_What you have to do_
Can you rewrite everything from the line containing "pose: elev=323.8 azim=36.9" down to the end of the rows, putting "Point" in place of "Dot" and changing nothing else? Leave the pictures out of your answer.

_Source data_
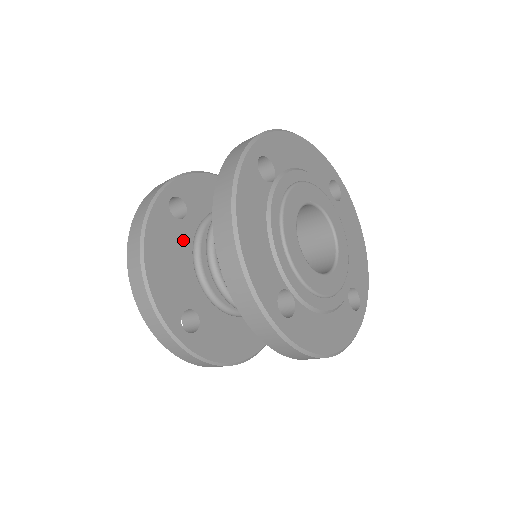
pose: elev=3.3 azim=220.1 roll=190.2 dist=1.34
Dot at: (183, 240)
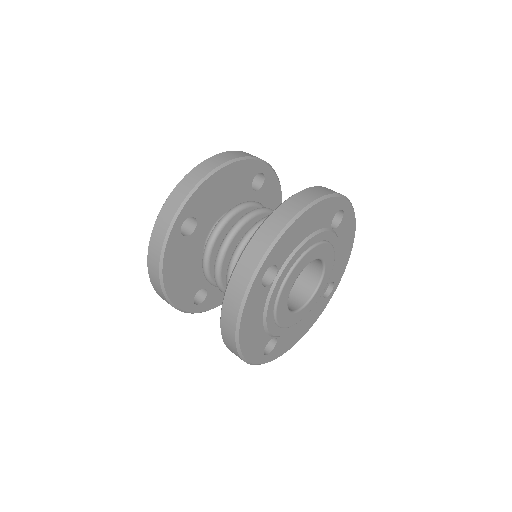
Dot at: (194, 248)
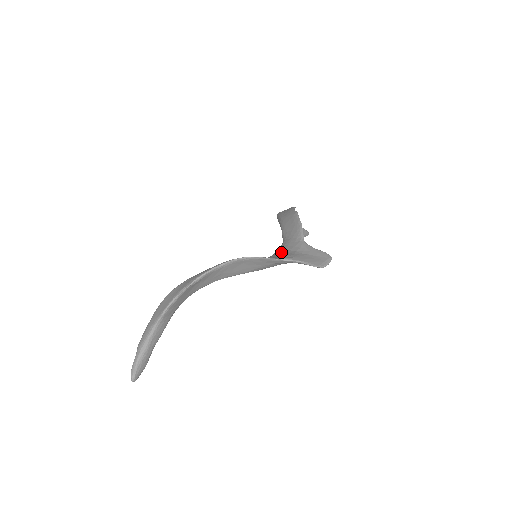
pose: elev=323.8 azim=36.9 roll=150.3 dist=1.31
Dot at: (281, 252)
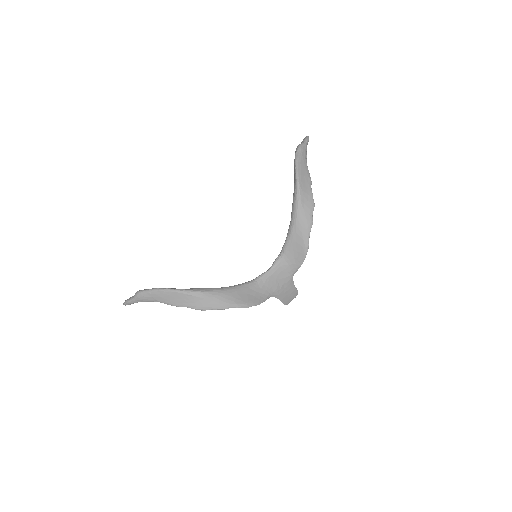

_Response_
pose: elev=323.8 azim=36.9 roll=150.3 dist=1.31
Point at: (281, 252)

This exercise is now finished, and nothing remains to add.